Do COX-2-Selective NSAIDs Affect Horses’ Response to Furosemide?
Julianne White, DVM, MBA, cVMA, and her colleagues at Michigan State University College of Veterinary Medicine, in East Lansing, recently performed a study to find out. She presented their results at the 2022 American Association of Equine Practitioners (AAEP) Convention, held Nov. 18-22, in San Antonio, Texas.
Nonsteroidal anti-inflammatory drugs (NSAIDs) inhibit cycloosygenase enzymes (COX-1, COX-2). Traditionally, COX-1 was responsible for producing “good” prostaglandins, essential for normal tissue function, while COX-2 only produced “bad” prostaglandins in response to injury or damage, leading to inflammation, fever, and pain. However, research has shown that in some tissues (notably the kidneys), both COX-1 and COX-2 are always active and involved in normal tissue function. Veterinarians have several types of NSAIDs at their disposal:
- Nonselective NSAIDs such as phenylbutazone that inhibit both COX-1 and COX-2 enzymes.

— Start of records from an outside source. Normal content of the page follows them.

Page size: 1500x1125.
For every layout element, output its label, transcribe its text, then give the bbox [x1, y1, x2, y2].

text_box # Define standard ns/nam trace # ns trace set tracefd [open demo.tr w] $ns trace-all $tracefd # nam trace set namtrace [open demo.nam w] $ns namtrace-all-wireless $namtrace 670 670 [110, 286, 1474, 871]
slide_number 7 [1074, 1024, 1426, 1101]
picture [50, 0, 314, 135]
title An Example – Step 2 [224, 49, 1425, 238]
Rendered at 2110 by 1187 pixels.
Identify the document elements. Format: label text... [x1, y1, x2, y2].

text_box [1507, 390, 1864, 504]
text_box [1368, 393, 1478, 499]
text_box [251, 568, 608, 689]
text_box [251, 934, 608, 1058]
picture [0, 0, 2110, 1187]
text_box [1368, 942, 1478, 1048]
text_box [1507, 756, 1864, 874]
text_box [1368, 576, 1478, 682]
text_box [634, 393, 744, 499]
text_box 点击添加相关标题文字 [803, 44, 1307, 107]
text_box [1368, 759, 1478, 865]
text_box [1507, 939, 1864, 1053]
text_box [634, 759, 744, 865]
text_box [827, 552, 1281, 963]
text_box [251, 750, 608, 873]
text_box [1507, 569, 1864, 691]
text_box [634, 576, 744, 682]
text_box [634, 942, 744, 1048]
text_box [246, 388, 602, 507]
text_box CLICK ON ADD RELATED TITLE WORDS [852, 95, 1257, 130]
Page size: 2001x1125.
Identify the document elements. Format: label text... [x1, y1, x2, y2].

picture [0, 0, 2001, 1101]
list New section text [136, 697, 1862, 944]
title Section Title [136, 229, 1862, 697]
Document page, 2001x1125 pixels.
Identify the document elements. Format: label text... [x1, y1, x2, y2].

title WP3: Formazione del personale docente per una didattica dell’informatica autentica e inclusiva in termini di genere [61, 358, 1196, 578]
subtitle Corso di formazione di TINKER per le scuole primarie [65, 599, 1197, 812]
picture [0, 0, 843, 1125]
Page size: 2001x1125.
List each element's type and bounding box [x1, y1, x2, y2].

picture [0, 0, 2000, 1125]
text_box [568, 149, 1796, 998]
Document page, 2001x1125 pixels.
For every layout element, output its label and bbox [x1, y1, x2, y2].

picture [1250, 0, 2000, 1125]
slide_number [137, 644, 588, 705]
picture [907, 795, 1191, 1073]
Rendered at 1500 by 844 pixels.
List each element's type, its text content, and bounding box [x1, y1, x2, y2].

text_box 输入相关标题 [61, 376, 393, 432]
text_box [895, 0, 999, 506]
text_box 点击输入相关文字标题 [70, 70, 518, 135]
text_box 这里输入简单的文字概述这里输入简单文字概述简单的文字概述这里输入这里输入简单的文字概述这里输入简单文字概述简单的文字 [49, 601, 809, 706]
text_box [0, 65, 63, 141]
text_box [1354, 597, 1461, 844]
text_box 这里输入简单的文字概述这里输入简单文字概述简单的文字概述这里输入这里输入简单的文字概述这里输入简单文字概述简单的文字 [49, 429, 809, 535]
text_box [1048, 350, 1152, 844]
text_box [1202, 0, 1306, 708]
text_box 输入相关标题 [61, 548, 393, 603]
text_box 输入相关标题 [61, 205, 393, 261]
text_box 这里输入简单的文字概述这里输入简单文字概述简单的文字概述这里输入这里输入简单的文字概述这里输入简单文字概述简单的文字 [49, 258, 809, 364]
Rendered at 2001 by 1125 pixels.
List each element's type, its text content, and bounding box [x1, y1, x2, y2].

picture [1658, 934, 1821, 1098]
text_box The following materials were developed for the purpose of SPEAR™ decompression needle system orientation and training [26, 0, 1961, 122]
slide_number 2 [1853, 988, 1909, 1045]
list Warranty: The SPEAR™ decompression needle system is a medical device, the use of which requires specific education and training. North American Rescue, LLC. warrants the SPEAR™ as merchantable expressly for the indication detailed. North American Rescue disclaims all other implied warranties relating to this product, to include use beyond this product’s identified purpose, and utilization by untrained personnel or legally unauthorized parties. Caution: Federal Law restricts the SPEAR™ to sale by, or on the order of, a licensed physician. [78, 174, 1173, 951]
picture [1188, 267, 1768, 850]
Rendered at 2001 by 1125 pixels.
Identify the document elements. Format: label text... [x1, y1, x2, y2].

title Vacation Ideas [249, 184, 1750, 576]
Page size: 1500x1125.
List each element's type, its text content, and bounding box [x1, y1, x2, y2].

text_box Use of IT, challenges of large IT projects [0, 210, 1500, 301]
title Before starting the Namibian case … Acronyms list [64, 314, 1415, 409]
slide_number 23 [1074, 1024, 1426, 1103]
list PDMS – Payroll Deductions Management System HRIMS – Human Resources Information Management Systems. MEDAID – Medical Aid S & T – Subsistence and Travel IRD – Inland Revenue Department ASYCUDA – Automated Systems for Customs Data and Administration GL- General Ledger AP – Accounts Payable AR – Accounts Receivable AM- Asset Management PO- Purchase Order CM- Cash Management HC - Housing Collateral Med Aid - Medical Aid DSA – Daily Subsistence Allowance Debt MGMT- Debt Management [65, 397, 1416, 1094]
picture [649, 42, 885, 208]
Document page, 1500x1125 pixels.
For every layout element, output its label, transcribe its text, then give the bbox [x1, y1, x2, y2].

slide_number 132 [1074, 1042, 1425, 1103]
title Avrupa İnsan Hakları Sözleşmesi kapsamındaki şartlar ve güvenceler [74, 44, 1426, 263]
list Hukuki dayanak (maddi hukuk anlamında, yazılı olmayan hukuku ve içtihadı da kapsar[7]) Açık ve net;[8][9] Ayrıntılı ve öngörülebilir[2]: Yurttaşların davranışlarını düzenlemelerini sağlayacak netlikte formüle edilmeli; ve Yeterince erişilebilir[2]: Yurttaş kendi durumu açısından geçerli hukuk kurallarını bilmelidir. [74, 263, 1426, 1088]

- COX-2-selective NSAIDs such as firocoxib, which preferentially inhibits COX-2 enzymes at a much higher rate than COX-1 and have fewer adverse gastrointestinal effects.
- Atypical NSAIDs such as dipyrone.
Previous study results have shown that pretreating horses with phenylbutazone before administering furosemide decreases their urine volume by 25% compared to furosemide alone, conveying that it can be taxing on the kidneys. Therefore, White wanted to determine whether pretreating with COX-2-selective or atypical NSAIDs might produce a different response. Specifically, she wanted to learn whether COX-2-selective NSAIDs had fewer detrimental effects on the kidneys—since they are also less damaging to the gut.
In this study, her team gave eight research mares four treatments—a control (saline), phenylbutazone, firocoxib, and dipyrone—at recommended doses for two days, with a seven-day washout between each treatment. After administering treatments on the morning of Day 2, they placed ureteral catheters to collect the mares’ urine, administered furosemide, and collected blood and urine for another four hours.
They noted an 18-26% decrease in total urine volume for all three NSAID treatments compared to the control, with no significant differences between treatments. This means all three NSAIDs reduced the horses’ diuretic response to furosemide by about 20%, said White. All three NSAIDs also reduced the horses’ excretion of sodium and chloride in their urine by 25% and 13%, respectively. There was no significant difference between treatments for total water intake or urine concentration after furosemide administration.
White said these results show that all three NSAID types have similar effects on horses’ kidney function.
“While we know COX-2 NSAIDs have less detrimental effects on the gut, they do not appear to be ‘renosparing,’ warranting monitoring of renal function when using NSAIDs,” she said.
In a follow-up study, White’s team also assessed the effects of a single dose of phenylbutazone, flunixin meglumine, or ketoprofen on horses’ response to furosemide 48 hours later and found no significant differences. Therefore, administering NSAIDs 48 hours before racing (the restricted administration time) should not impact furosemide’s efficacy to prevent EIPH.